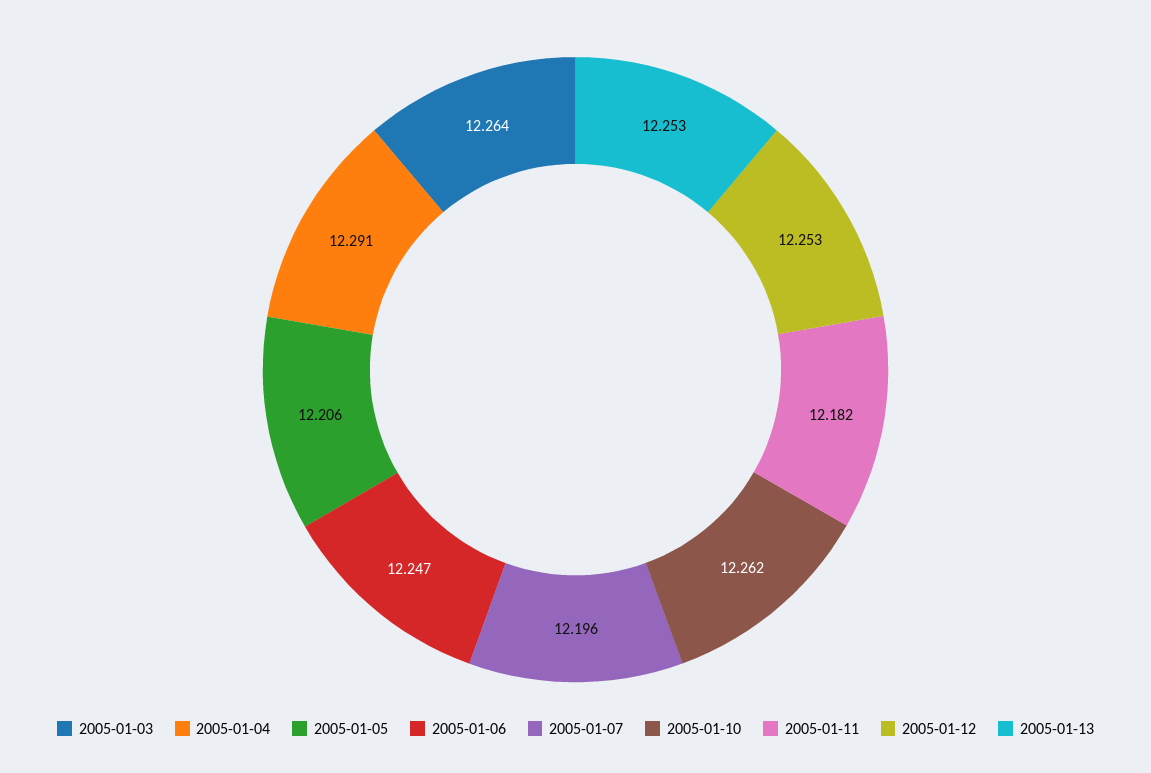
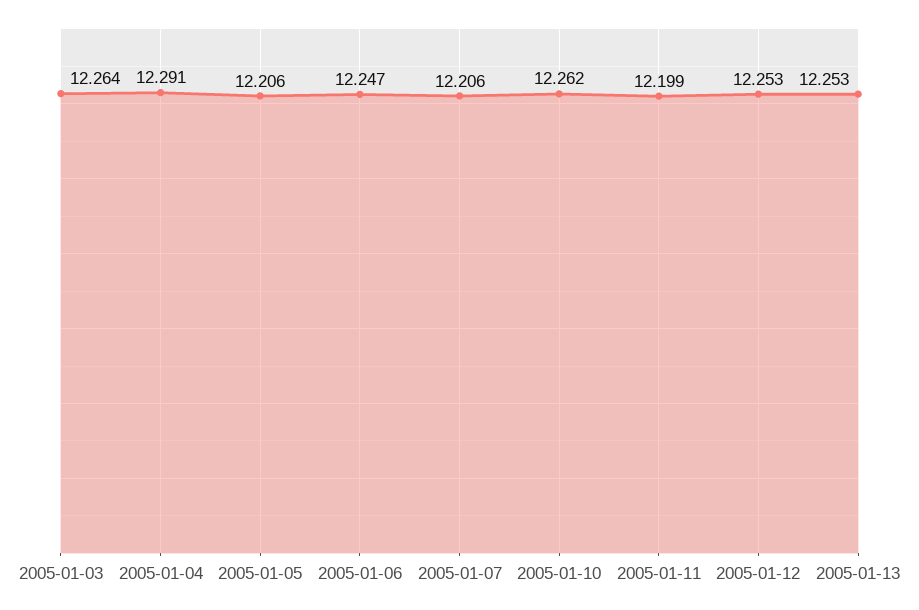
2005-01-07: 12.196 -> 12.206
2005-01-11: 12.182 -> 12.199

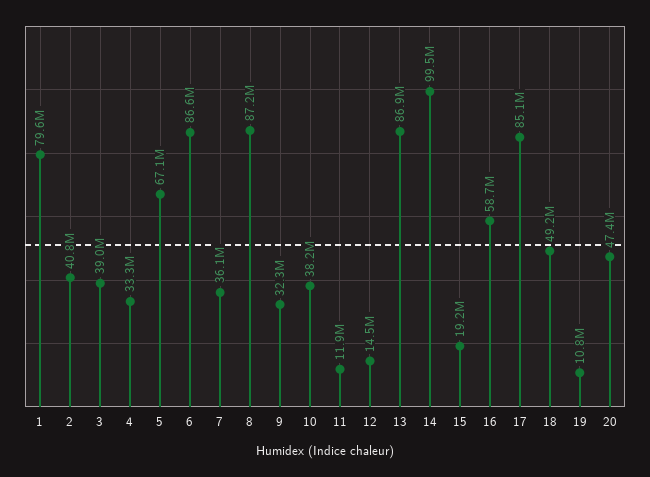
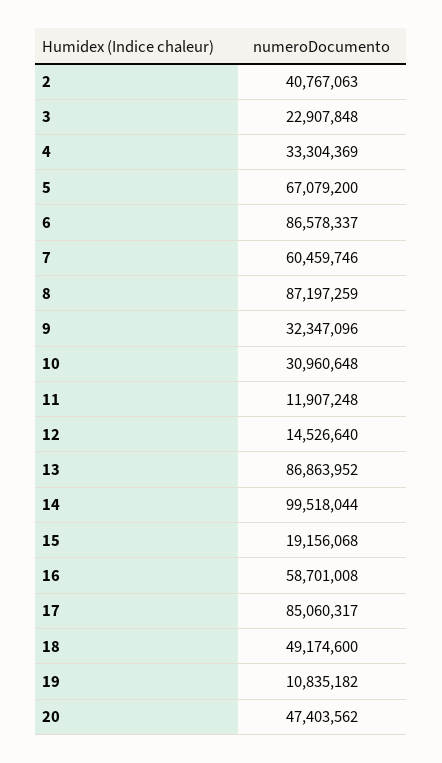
1: 79600000 -> none
3: 39000000 -> 22907848
7: 36100000 -> 60459746
10: 38200000 -> 30960648

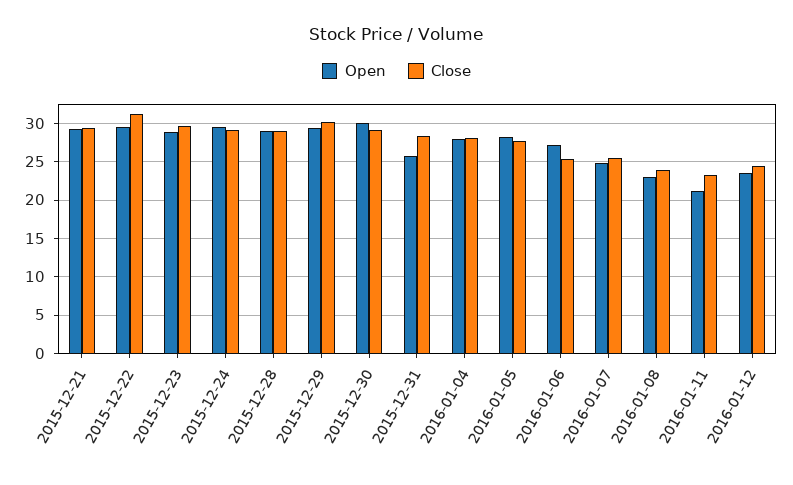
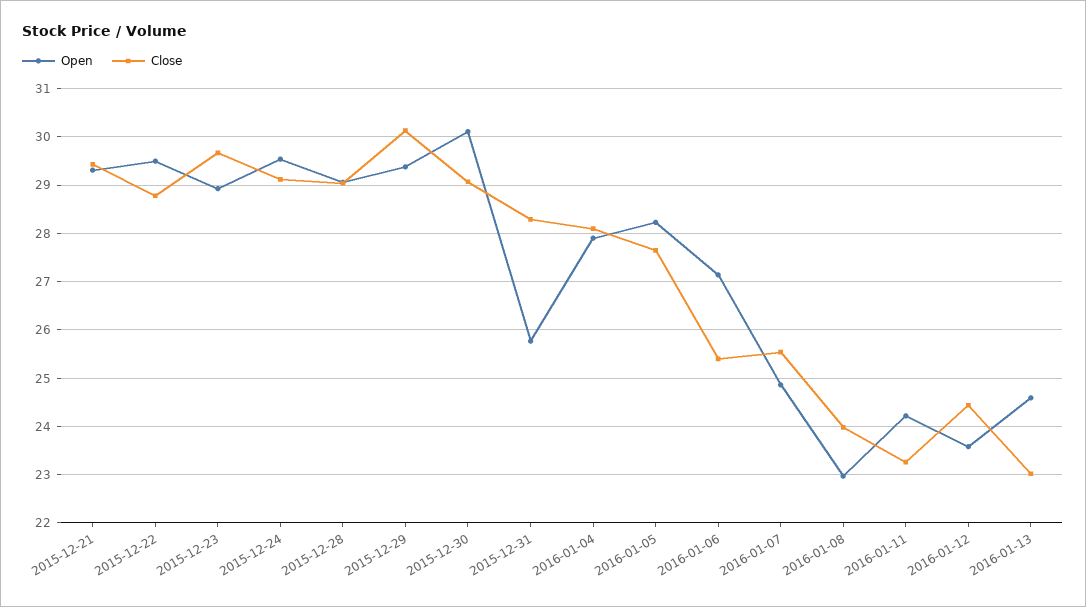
Close, 2015-12-22: 31 -> 28.8
Open, 2016-01-11: 21 -> 24.2
Open, 2016-01-13: none -> 24.6
Close, 2016-01-13: none -> 23

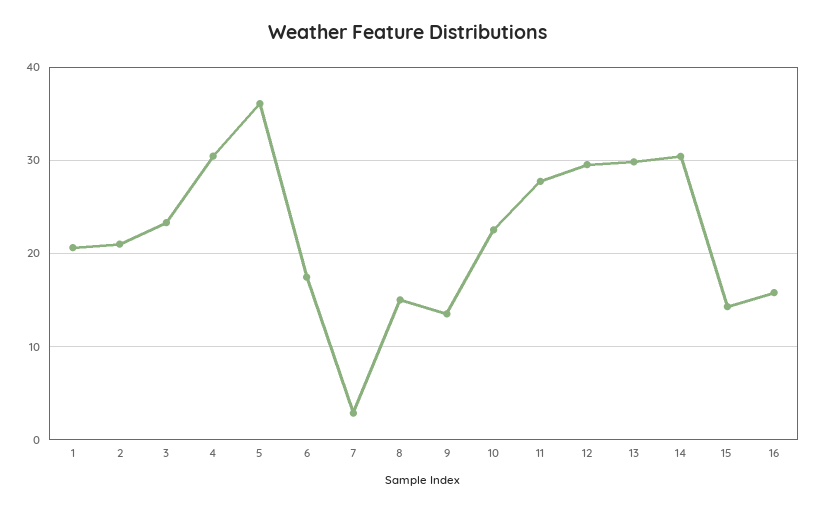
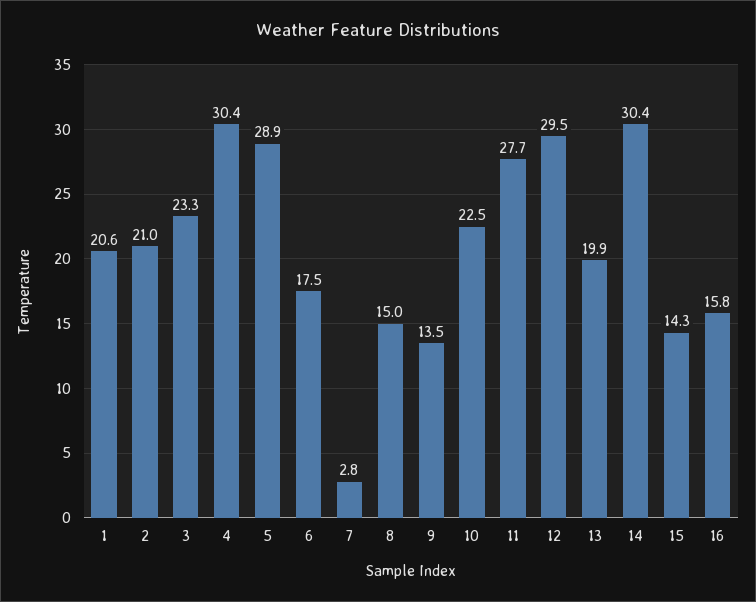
5: 36 -> 28.9
13: 30 -> 19.9

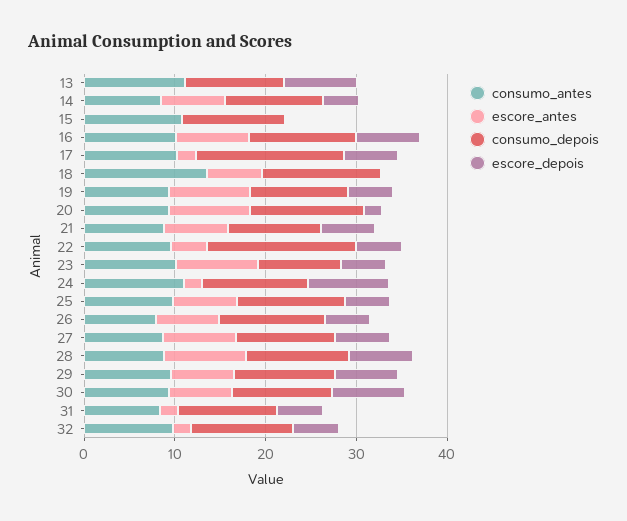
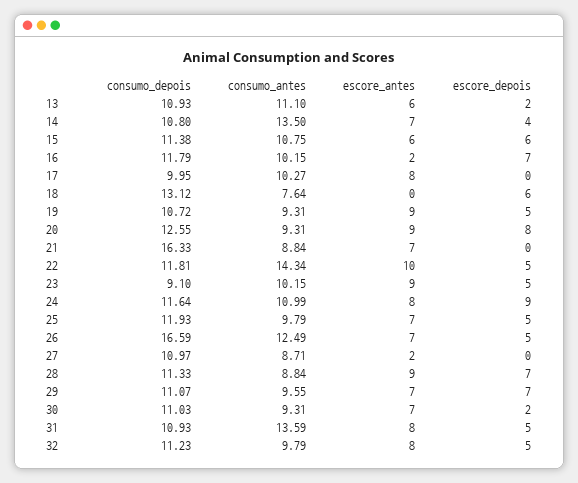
escore_antes, 13: 0 -> 6
escore_depois, 13: 8 -> 2
consumo_antes, 14: 8 -> 13.5
escore_antes, 15: 0 -> 6
escore_depois, 15: 0 -> 6
escore_antes, 16: 8 -> 2
escore_antes, 17: 2 -> 8
consumo_depois, 17: 16 -> 9.95
escore_depois, 17: 6 -> 0
consumo_antes, 18: 14 -> 7.64
escore_antes, 18: 6 -> 0
escore_depois, 18: 0 -> 6
escore_depois, 20: 2 -> 8
consumo_depois, 21: 10 -> 16.33
escore_depois, 21: 6 -> 0
consumo_antes, 22: 10 -> 14.34
escore_antes, 22: 4 -> 10
consumo_depois, 22: 16 -> 11.81
escore_antes, 24: 2 -> 8
consumo_antes, 26: 8 -> 12.49
consumo_depois, 26: 12 -> 16.59
escore_antes, 27: 8 -> 2
escore_depois, 27: 6 -> 0
escore_depois, 30: 8 -> 2
consumo_antes, 31: 8 -> 13.59
escore_antes, 31: 2 -> 8
escore_antes, 32: 2 -> 8

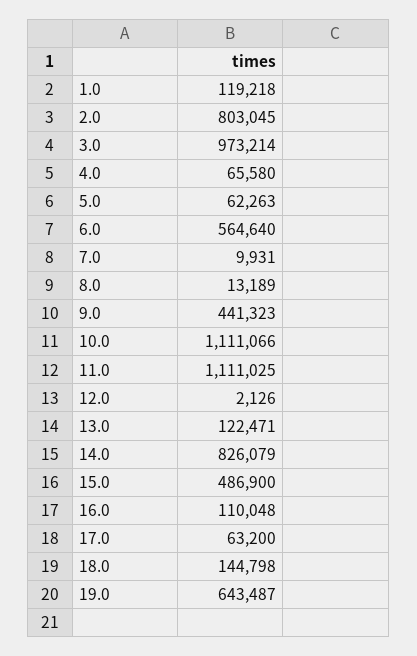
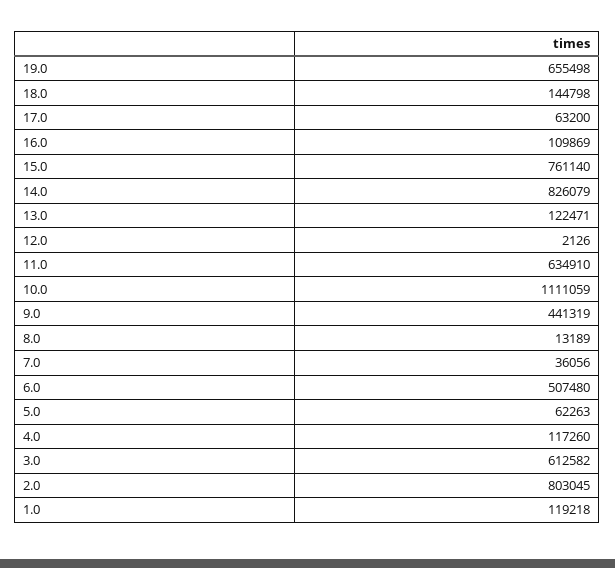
3.0: 973214 -> 612582
4.0: 65580 -> 117260
6.0: 564640 -> 507480
7.0: 9931 -> 36056
9.0: 441323 -> 441319
10.0: 1111066 -> 1111059
11.0: 1111025 -> 634910
15.0: 486900 -> 761140
16.0: 110048 -> 109869
19.0: 643487 -> 655498

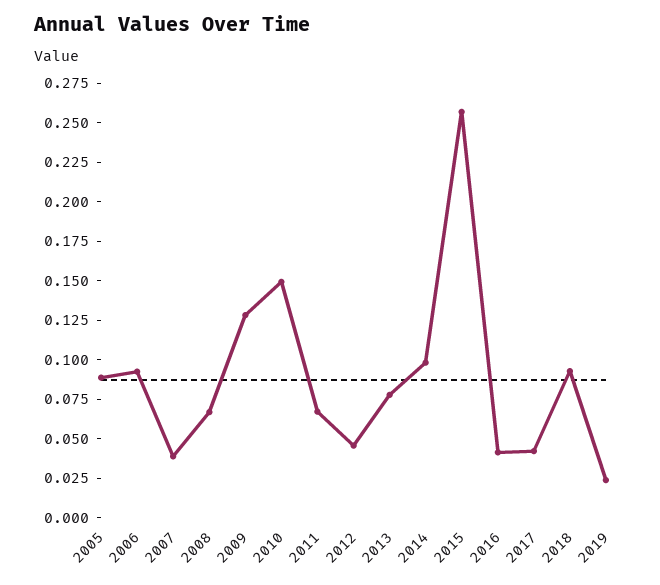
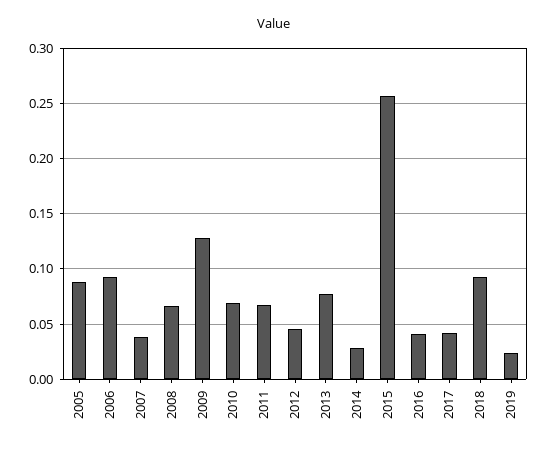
2010: 0.15 -> 0.07
2014: 0.1 -> 0.03

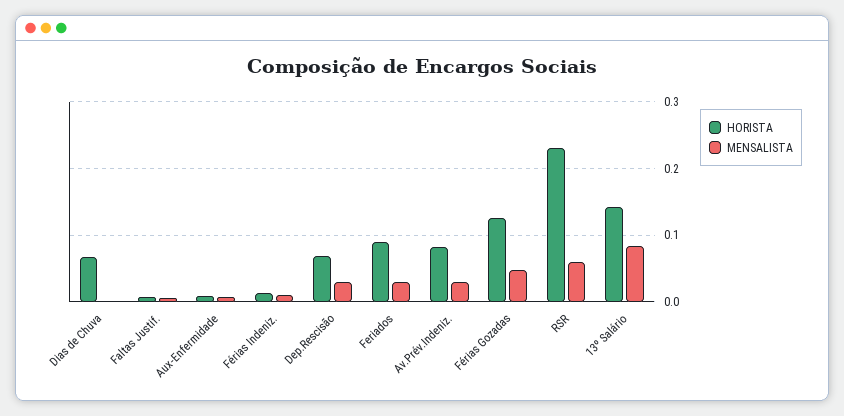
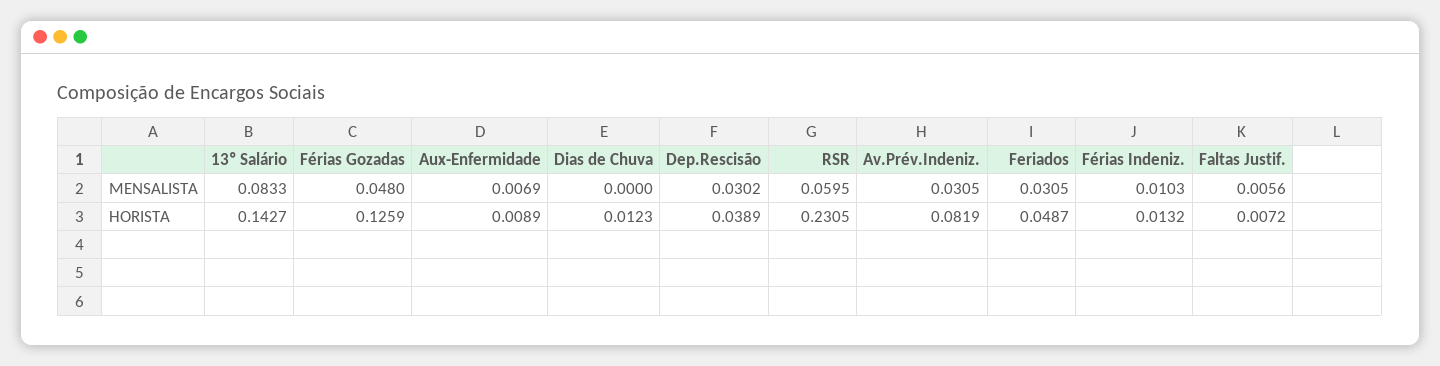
HORISTA, Dias de Chuva: 0.07 -> 0.0123
HORISTA, Dep.Rescisão: 0.07 -> 0.0389
HORISTA, Feriados: 0.09 -> 0.0487

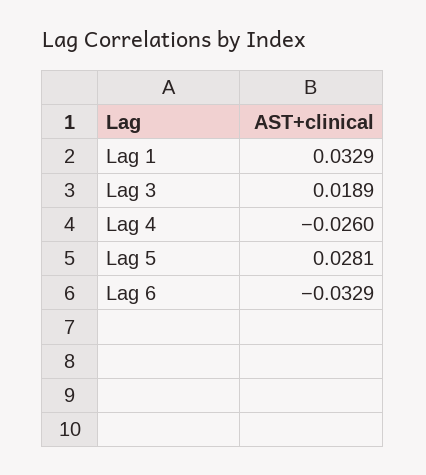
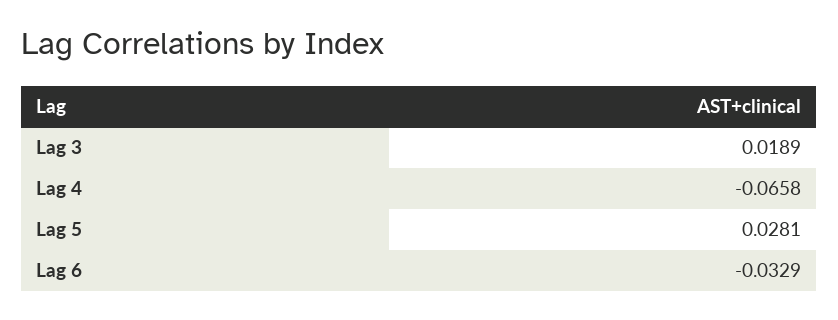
Lag 1: 0.0329 -> none
Lag 4: -0.026 -> -0.0658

=-=-=-=-=

Your goal
Transcribe, word for word, the lines of the listing above from the one that contains "5: 36 -> 28.9" through the one that contains "escore_depois, 21: 6 -> 0", keeping both ends and dropping the pictures.

Exercise output
5: 36 -> 28.9
13: 30 -> 19.9

escore_antes, 13: 0 -> 6
escore_depois, 13: 8 -> 2
consumo_antes, 14: 8 -> 13.5
escore_antes, 15: 0 -> 6
escore_depois, 15: 0 -> 6
escore_antes, 16: 8 -> 2
escore_antes, 17: 2 -> 8
consumo_depois, 17: 16 -> 9.95
escore_depois, 17: 6 -> 0
consumo_antes, 18: 14 -> 7.64
escore_antes, 18: 6 -> 0
escore_depois, 18: 0 -> 6
escore_depois, 20: 2 -> 8
consumo_depois, 21: 10 -> 16.33
escore_depois, 21: 6 -> 0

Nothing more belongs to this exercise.